彼は後ろにある1機のすでに完成したJF-17を指さして、このような1機の飛行機の市場価格はおよそ800万アメリカドルで、現在すでにミャンマー、タイ、インドネシアなどの国が発注している、と語る。彼は言う。「全部で300人余りの中国人がこの軍事基地で作業しています。毎年不断に来る人があり、ある時は古い人が去り、新たな人がまた来て、新しい考え方をもたらします。」

(頑住吉注:これより8ページ目。画像のキャプションは「2010年ファーンバラ航空展でのパキスタン空軍梟竜戦闘機の静態展示。」です。)

パキスタン空軍精鋭部隊、梟竜に換装 軍の高官中国に感謝

2011年4月11日、パキスタン空軍第26中隊があるパキスタン空軍基地で装備更新式を開催し、JF-17梟竜戦闘機によってそれまでこの中隊が装備していた中国製A-5III実戦機(頑住吉注:検索しても不明なんですが)を更新した。パキスタン空軍総参謀長は式において中国のパキスタンに対する支持に感謝し、さらに2番目に梟竜戦闘機への換装を開始する部隊は第16中隊であると明らかにした。

(頑住吉注:9ページ目はキャプションなし。10ページ目。)パキスタン空軍の梟竜戦闘機と機載武器の静態展示。

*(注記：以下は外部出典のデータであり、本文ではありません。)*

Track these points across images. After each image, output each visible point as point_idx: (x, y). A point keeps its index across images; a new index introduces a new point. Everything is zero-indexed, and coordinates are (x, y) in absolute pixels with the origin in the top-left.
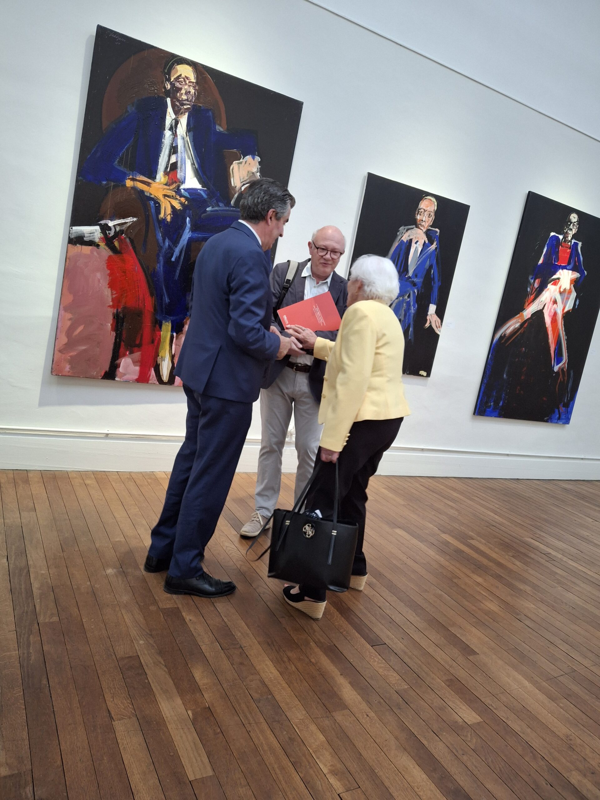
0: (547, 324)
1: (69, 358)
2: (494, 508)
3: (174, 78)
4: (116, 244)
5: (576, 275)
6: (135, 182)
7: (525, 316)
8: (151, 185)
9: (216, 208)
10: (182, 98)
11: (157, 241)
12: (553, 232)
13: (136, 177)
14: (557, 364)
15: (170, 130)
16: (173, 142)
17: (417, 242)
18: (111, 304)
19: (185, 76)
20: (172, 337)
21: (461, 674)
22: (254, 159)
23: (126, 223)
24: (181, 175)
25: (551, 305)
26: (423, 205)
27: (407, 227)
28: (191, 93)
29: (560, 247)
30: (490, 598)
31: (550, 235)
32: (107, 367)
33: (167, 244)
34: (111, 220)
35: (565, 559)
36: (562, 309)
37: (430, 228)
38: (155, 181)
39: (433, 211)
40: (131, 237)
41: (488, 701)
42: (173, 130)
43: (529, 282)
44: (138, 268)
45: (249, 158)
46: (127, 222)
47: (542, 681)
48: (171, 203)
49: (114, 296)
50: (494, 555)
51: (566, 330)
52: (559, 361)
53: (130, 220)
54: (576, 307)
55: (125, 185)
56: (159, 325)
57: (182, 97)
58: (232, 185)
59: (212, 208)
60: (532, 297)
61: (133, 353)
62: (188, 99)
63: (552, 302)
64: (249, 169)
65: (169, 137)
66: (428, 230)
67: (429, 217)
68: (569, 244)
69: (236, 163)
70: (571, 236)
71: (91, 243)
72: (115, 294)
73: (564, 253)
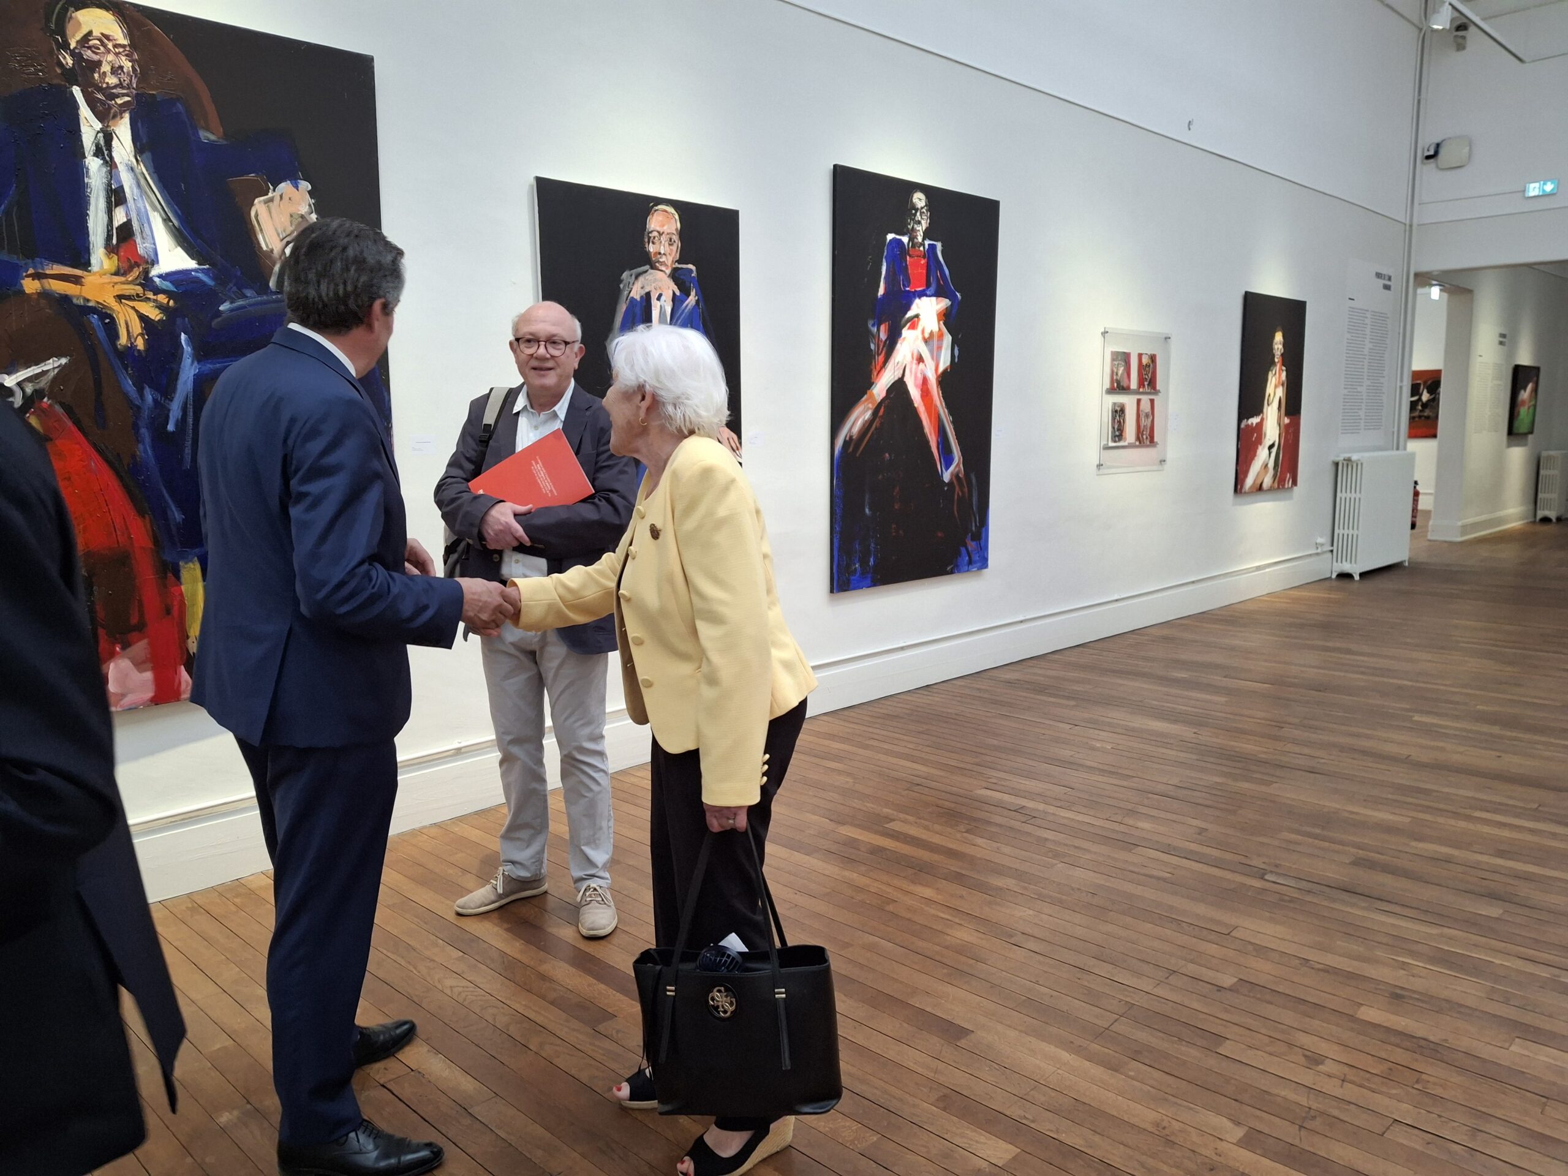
0: (915, 402)
2: (906, 751)
3: (78, 42)
5: (944, 303)
6: (45, 280)
7: (876, 396)
8: (83, 280)
9: (240, 303)
10: (107, 83)
11: (126, 395)
12: (891, 233)
13: (43, 269)
14: (947, 468)
15: (95, 155)
16: (111, 179)
17: (660, 296)
19: (102, 34)
21: (956, 1078)
22: (297, 188)
24: (145, 248)
25: (914, 366)
26: (655, 222)
27: (634, 271)
28: (125, 70)
29: (908, 257)
30: (957, 920)
31: (886, 239)
33: (149, 398)
35: (1051, 809)
36: (933, 368)
37: (677, 265)
38: (90, 271)
39: (675, 232)
40: (63, 401)
41: (1015, 1112)
42: (103, 154)
43: (869, 332)
45: (285, 187)
47: (1089, 1042)
48: (137, 311)
50: (936, 839)
51: (949, 405)
52: (948, 462)
54: (956, 360)
55: (21, 292)
56: (171, 572)
57: (107, 80)
58: (261, 248)
59: (232, 303)
60: (881, 358)
62: (121, 83)
63: (915, 361)
64: (292, 210)
65: (99, 170)
66: (675, 270)
67: (670, 245)
68: (922, 248)
69: (260, 202)
70: (922, 234)
73: (916, 267)
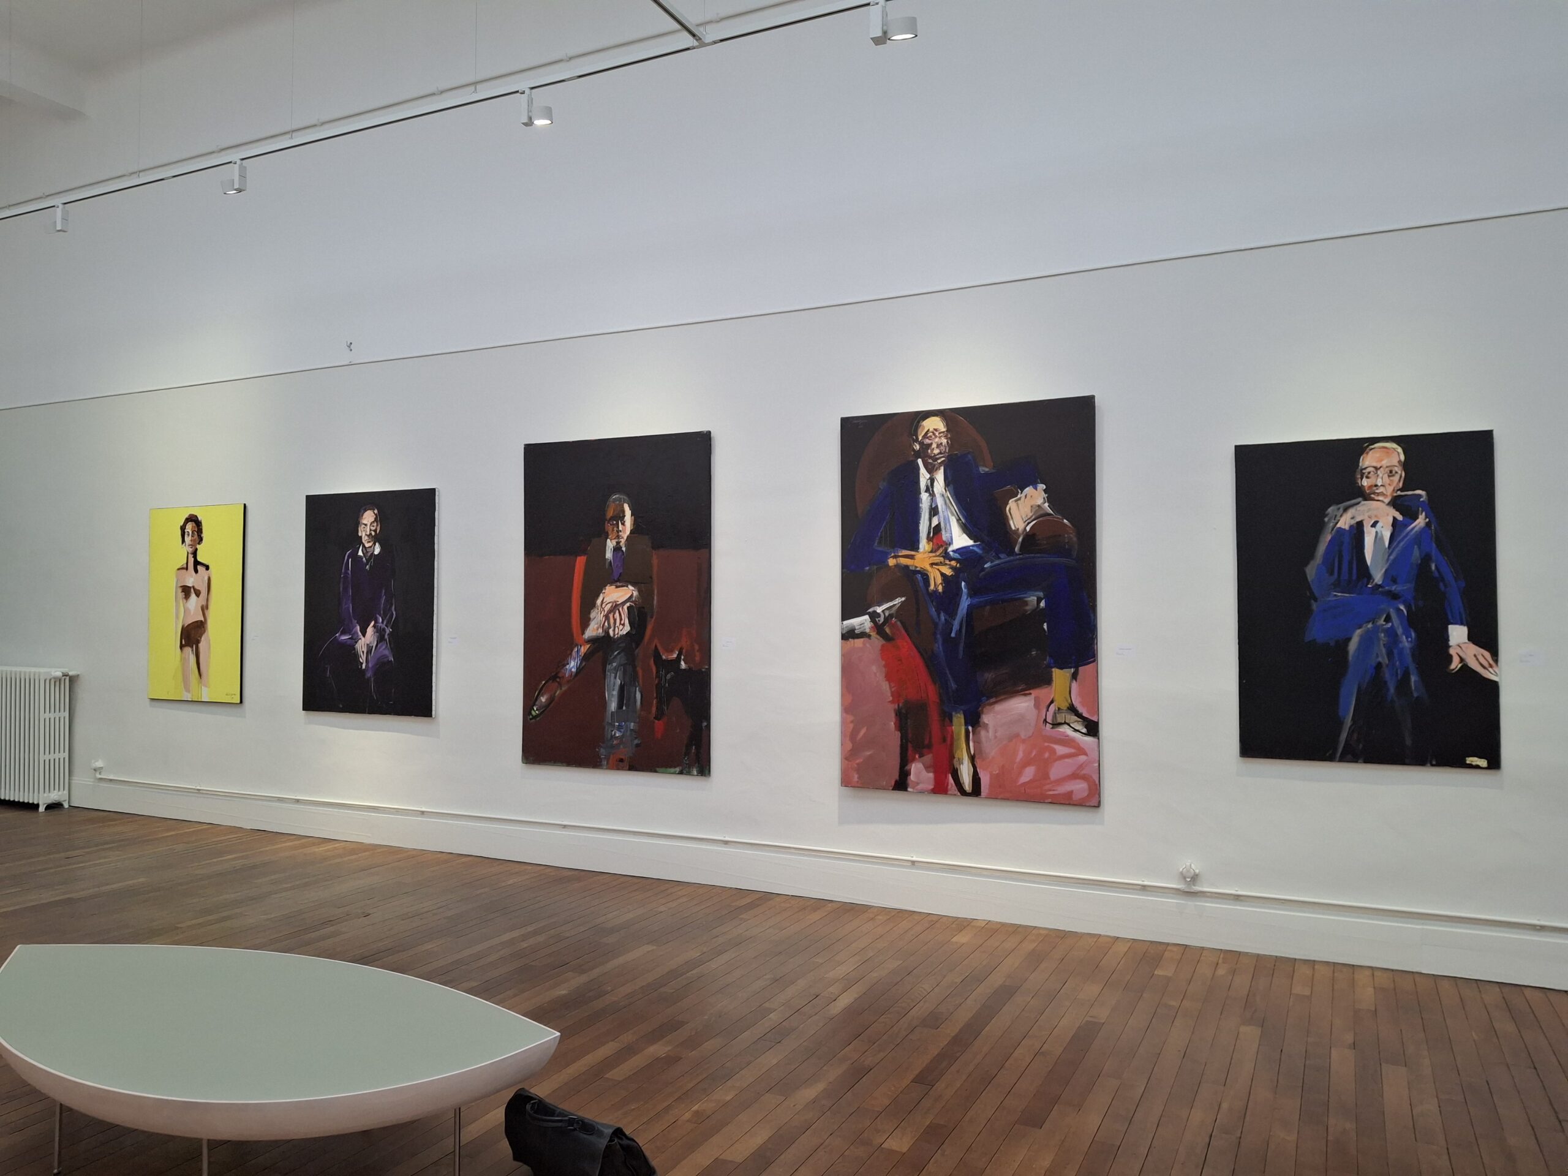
1: (856, 766)
3: (922, 437)
4: (887, 630)
6: (898, 559)
8: (915, 557)
10: (934, 454)
11: (931, 617)
13: (898, 553)
15: (926, 492)
16: (932, 503)
17: (1375, 523)
18: (891, 698)
19: (934, 429)
20: (967, 733)
23: (894, 605)
24: (947, 536)
32: (896, 776)
33: (943, 618)
34: (879, 606)
38: (918, 552)
40: (901, 620)
42: (929, 491)
44: (914, 652)
45: (1029, 490)
46: (896, 604)
49: (893, 689)
53: (898, 601)
55: (888, 565)
57: (934, 452)
59: (991, 563)
61: (923, 756)
62: (941, 451)
65: (927, 499)
66: (1396, 498)
69: (1012, 502)
71: (863, 635)
72: (893, 687)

(頑住吉注:11ページ目)資料画像:今年7月(頑住吉注:キャプション適当なとこから流用するんでいつだか分かりません)、パキスタン空軍のJF-17梟竜戦闘機ははるかイギリスに赴きファーンバラ航空展で静態展示を行った。


 インドという共通の敵を持つ中国とパキスタンのつながりは強く、今後はこの機の対外的販売でも協力して利益を得るようになるんでしょうか。しかし自分たちの商売の邪魔になるとしてロシアがエンジン供給を止める、あるいはウクライナが戦車用エンジンを輸出した時のように第三国への転売禁止という条項を契約に含めれば、現時点ではたちまち輸出は頓挫することになるはずです。